** Task objective **
A faithful copy of the entire listing is what is needed.

** Given entries **
+-------+

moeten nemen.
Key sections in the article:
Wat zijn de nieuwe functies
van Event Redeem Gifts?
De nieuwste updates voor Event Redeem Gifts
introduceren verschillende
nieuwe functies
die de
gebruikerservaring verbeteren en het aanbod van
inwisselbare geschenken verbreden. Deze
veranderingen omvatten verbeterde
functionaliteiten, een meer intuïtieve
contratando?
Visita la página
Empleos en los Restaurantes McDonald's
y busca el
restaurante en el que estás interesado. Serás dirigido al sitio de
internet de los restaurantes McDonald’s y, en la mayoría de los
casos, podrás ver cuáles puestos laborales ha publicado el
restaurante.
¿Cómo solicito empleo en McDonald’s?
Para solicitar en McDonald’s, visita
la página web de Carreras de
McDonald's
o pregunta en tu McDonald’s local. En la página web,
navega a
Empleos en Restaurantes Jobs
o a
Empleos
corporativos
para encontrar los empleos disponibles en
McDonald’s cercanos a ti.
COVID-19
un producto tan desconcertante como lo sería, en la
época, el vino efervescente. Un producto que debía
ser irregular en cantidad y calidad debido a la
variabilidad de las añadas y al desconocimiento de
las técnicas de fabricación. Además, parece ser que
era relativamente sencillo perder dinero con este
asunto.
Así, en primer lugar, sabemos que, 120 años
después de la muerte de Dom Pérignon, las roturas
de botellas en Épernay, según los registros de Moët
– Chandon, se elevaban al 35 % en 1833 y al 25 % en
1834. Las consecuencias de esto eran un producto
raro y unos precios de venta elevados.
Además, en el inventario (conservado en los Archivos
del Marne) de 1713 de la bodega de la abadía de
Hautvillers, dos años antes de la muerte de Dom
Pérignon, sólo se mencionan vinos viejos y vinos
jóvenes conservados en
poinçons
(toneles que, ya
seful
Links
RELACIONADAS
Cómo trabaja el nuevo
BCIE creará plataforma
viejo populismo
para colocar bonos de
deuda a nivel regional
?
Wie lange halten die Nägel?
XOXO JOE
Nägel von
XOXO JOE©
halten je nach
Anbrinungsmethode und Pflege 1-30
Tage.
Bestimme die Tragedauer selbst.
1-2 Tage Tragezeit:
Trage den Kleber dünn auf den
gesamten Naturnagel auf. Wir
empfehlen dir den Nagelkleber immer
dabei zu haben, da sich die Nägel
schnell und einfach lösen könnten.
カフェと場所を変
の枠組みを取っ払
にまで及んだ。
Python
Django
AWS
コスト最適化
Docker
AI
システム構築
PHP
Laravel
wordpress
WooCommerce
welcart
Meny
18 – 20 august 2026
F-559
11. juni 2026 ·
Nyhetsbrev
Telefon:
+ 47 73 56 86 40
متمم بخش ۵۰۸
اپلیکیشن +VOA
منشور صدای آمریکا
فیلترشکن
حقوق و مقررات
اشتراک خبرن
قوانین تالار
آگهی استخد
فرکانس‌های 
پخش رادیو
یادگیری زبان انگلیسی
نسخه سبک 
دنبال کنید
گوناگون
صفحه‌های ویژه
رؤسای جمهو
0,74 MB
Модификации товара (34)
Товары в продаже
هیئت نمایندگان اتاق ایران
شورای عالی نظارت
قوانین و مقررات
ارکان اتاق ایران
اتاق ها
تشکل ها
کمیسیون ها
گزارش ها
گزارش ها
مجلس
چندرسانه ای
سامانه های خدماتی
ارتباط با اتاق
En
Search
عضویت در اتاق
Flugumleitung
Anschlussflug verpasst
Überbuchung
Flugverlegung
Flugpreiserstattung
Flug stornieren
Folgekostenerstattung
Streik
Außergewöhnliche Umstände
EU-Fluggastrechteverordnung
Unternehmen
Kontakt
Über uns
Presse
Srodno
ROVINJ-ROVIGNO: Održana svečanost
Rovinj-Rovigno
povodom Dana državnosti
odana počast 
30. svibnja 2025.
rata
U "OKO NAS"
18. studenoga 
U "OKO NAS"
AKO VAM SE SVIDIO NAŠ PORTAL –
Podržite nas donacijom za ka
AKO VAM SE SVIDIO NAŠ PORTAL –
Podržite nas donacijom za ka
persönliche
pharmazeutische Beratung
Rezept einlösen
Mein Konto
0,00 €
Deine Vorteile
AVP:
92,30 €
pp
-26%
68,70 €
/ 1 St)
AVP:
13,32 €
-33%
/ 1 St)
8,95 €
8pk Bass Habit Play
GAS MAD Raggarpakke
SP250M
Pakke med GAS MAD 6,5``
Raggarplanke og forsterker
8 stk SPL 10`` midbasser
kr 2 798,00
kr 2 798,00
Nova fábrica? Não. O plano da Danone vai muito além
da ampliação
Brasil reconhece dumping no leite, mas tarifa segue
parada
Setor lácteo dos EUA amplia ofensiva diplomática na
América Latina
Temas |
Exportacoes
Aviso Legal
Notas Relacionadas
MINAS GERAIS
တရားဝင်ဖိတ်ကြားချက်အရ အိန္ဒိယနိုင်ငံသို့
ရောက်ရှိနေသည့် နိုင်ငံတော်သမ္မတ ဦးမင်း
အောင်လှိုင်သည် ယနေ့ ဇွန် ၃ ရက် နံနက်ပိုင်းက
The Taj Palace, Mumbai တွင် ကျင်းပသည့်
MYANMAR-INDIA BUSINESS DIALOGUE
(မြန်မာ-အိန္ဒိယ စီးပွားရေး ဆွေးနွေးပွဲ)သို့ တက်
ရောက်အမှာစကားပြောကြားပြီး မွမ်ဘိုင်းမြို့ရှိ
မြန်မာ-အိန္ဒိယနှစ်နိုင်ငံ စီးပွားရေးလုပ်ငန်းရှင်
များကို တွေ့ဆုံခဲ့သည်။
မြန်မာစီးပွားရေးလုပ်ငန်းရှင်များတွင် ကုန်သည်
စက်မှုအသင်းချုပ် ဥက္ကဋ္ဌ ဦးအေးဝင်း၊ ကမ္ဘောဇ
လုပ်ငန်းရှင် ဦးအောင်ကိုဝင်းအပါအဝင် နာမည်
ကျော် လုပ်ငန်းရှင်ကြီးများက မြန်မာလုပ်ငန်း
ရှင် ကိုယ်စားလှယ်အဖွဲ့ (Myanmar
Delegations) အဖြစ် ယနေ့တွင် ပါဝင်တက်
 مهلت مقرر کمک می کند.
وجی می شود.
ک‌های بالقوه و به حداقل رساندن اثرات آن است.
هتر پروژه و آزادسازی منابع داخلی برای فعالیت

+-------+

** Solution to this task **
moeten nemen.
Key sections in the article:
Wat zijn de nieuwe functies
van Event Redeem Gifts?
De nieuwste updates voor Event Redeem Gifts
introduceren verschillende
nieuwe functies
die de
gebruikerservaring verbeteren en het aanbod van
inwisselbare geschenken verbreden. Deze
veranderingen omvatten verbeterde
functionaliteiten, een meer intuïtieve
contratando?
Visita la página
Empleos en los Restaurantes McDonald's
y busca el
restaurante en el que estás interesado. Serás dirigido al sitio de
internet de los restaurantes McDonald’s y, en la mayoría de los
casos, podrás ver cuáles puestos laborales ha publicado el
restaurante.
¿Cómo solicito empleo en McDonald’s?
Para solicitar en McDonald’s, visita
la página web de Carreras de
McDonald's
o pregunta en tu McDonald’s local. En la página web,
navega a
Empleos en Restaurantes Jobs
o a
Empleos
corporativos
para encontrar los empleos disponibles en
McDonald’s cercanos a ti.
COVID-19
un producto tan desconcertante como lo sería, en la
época, el vino efervescente. Un producto que debía
ser irregular en cantidad y calidad debido a la
variabilidad de las añadas y al desconocimiento de
las técnicas de fabricación. Además, parece ser que
era relativamente sencillo perder dinero con este
asunto.
Así, en primer lugar, sabemos que, 120 años
después de la muerte de Dom Pérignon, las roturas
de botellas en Épernay, según los registros de Moët
– Chandon, se elevaban al 35 % en 1833 y al 25 % en
1834. Las consecuencias de esto eran un producto
raro y unos precios de venta elevados.
Además, en el inventario (conservado en los Archivos
del Marne) de 1713 de la bodega de la abadía de
Hautvillers, dos años antes de la muerte de Dom
Pérignon, sólo se mencionan vinos viejos y vinos
jóvenes conservados en
poinçons
(toneles que, ya
seful
Links
RELACIONADAS
Cómo trabaja el nuevo
BCIE creará plataforma
viejo populismo
para colocar bonos de
deuda a nivel regional
?
Wie lange halten die Nägel?
XOXO JOE
Nägel von
XOXO JOE©
halten je nach
Anbrinungsmethode und Pflege 1-30
Tage.
Bestimme die Tragedauer selbst.
1-2 Tage Tragezeit:
Trage den Kleber dünn auf den
gesamten Naturnagel auf. Wir
empfehlen dir den Nagelkleber immer
dabei zu haben, da sich die Nägel
schnell und einfach lösen könnten.
カフェと場所を変
の枠組みを取っ払
にまで及んだ。
Python
Django
AWS
コスト最適化
Docker
AI
システム構築
PHP
Laravel
wordpress
WooCommerce
welcart
Meny
18 – 20 august 2026
F-559
11. juni 2026 ·
Nyhetsbrev
Telefon:
+ 47 73 56 86 40
متمم بخش ۵۰۸
اپلیکیشن +VOA
منشور صدای آمریکا
فیلترشکن
حقوق و مقررات
اشتراک خبرن
قوانین تالار
آگهی استخد
فرکانس‌های 
پخش رادیو
یادگیری زبان انگلیسی
نسخه سبک 
دنبال کنید
گوناگون
صفحه‌های ویژه
رؤسای جمهو
0,74 MB
Модификации товара (34)
Товары в продаже
هیئت نمایندگان اتاق ایران
شورای عالی نظارت
قوانین و مقررات
ارکان اتاق ایران
اتاق ها
تشکل ها
کمیسیون ها
گزارش ها
گزارش ها
مجلس
چندرسانه ای
سامانه های خدماتی
ارتباط با اتاق
En
Search
عضویت در اتاق
Flugumleitung
Anschlussflug verpasst
Überbuchung
Flugverlegung
Flugpreiserstattung
Flug stornieren
Folgekostenerstattung
Streik
Außergewöhnliche Umstände
EU-Fluggastrechteverordnung
Unternehmen
Kontakt
Über uns
Presse
Srodno
ROVINJ-ROVIGNO: Održana svečanost
Rovinj-Rovigno
povodom Dana državnosti
odana počast 
30. svibnja 2025.
rata
U "OKO NAS"
18. studenoga 
U "OKO NAS"
AKO VAM SE SVIDIO NAŠ PORTAL –
Podržite nas donacijom za ka
AKO VAM SE SVIDIO NAŠ PORTAL –
Podržite nas donacijom za ka
persönliche
pharmazeutische Beratung
Rezept einlösen
Mein Konto
0,00 €
Deine Vorteile
AVP:
92,30 €
pp
-26%
68,70 €
/ 1 St)
AVP:
13,32 €
-33%
/ 1 St)
8,95 €
8pk Bass Habit Play
GAS MAD Raggarpakke
SP250M
Pakke med GAS MAD 6,5``
Raggarplanke og forsterker
8 stk SPL 10`` midbasser
kr 2 798,00
kr 2 798,00
Nova fábrica? Não. O plano da Danone vai muito além
da ampliação
Brasil reconhece dumping no leite, mas tarifa segue
parada
Setor lácteo dos EUA amplia ofensiva diplomática na
América Latina
Temas |
Exportacoes
Aviso Legal
Notas Relacionadas
MINAS GERAIS
တရားဝင်ဖိတ်ကြားချက်အရ အိန္ဒိယနိုင်ငံသို့
ရောက်ရှိနေသည့် နိုင်ငံတော်သမ္မတ ဦးမင်း
အောင်လှိုင်သည် ယနေ့ ဇွန် ၃ ရက် နံနက်ပိုင်းက
The Taj Palace, Mumbai တွင် ကျင်းပသည့်
MYANMAR-INDIA BUSINESS DIALOGUE
(မြန်မာ-အိန္ဒိယ စီးပွားရေး ဆွေးနွေးပွဲ)သို့ တက်
ရောက်အမှာစကားပြောကြားပြီး မွမ်ဘိုင်းမြို့ရှိ
မြန်မာ-အိန္ဒိယနှစ်နိုင်ငံ စီးပွားရေးလုပ်ငန်းရှင်
များကို တွေ့ဆုံခဲ့သည်။
မြန်မာစီးပွားရေးလုပ်ငန်းရှင်များတွင် ကုန်သည်
စက်မှုအသင်းချုပ် ဥက္ကဋ္ဌ ဦးအေးဝင်း၊ ကမ္ဘောဇ
လုပ်ငန်းရှင် ဦးအောင်ကိုဝင်းအပါအဝင် နာမည်
ကျော် လုပ်ငန်းရှင်ကြီးများက မြန်မာလုပ်ငန်း
ရှင် ကိုယ်စားလှယ်အဖွဲ့ (Myanmar
Delegations) အဖြစ် ယနေ့တွင် ပါဝင်တက်
 مهلت مقرر کمک می کند.
وجی می شود.
ک‌های بالقوه و به حداقل رساندن اثرات آن است.
هتر پروژه و آزادسازی منابع داخلی برای فعالیت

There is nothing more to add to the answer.